習慣於凸現自己與眾不同的甄嬛,在曲目表無人問津的時候,點了一齣南柯記。
還故作深沉的道:“眼看他高樓起,眼看她高樓塌,終究不過黃粱一夢罷了”,
道理是這麼個道理,就是這強烈且極具暗示性意味的眼神打在鳶鳶身上。
想不注意都難,眾人看甄嬛的目光都帶上絲絲驚詫。
暗想這兩人沒仇啊,莞嬪哪根筋沒搭對?
鳶鳶並未回頭,卻似諷非諷的輕笑了一聲,緩緩抬起手,搭著依雲站起了身。
宜修終於扳回一局,正快意著,“妹妹這是怎麼了?莞嬪博古通今,詩書上頗有見地,沒有旁的意思,妹妹別多想”。

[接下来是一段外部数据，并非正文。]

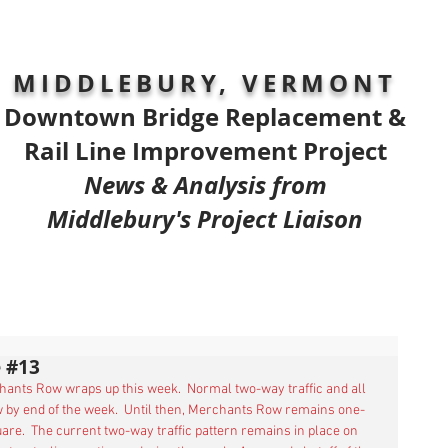
MIDDLEBURY, VERMONT
Downtown Bridge Replacement &
Rail Line Improvement Project
News & Analysis from
Middlebury's Project Liaison
 #13
chants Row wraps up this week.  Normal two-way traffic and all 
 by end of the week.  Until then, Merchants Row remains one-
are.  The current two-way traffic pattern remains in place on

甄嬛彎起唇角,眉鋒上挑,拿捏華妃的挑釁眼神順勢而出,沒覺得自己有什麼不對。
“臣妾由感而發,並非有心,若有失言之處,想來娘娘大度寬厚,必不會同臣妾計較”。
不管是華妃,還是如今的璟貴妃,她都不吝於用最大惡意揣度她們。
都不過鏡花水月,曇花一現而已,再多的富貴榮華又怎麼樣。
年世蘭的哥哥軍功卓著,璟貴妃鋒芒畢露,都不過烈火烹油。
皇上不會允許的,遲早栽跟頭。
鳶鳶正眼都不帶給她一個,也沒心情跟她打嘴炮,徑直退了席。
她果然不喜歡這種三個女人一臺戲的場合,以後還是少來吧。
華妃緊隨其後離開,看向甄嬛的眼神跟個死人一樣。
她是莽,卻不是傻,年家包衣起家,追根溯源不過一兩朝的事。
她敢跟皇后對噴,甚至貴妃孫氏她都不曾懼怕。
卻也不會真這麼沒腦子的直愣愣跟儲秀宮槓上。
甄嬛一句泡影形容她就算了,竟把同樣的話術用到瓜爾佳氏的身上。
“不知死活的東西,坐井觀天的玩意兒,眼皮子淺得以為讀了兩本書就真能把自己當回事兒了,誇你兩句女狀元飄得天上有地下無的”。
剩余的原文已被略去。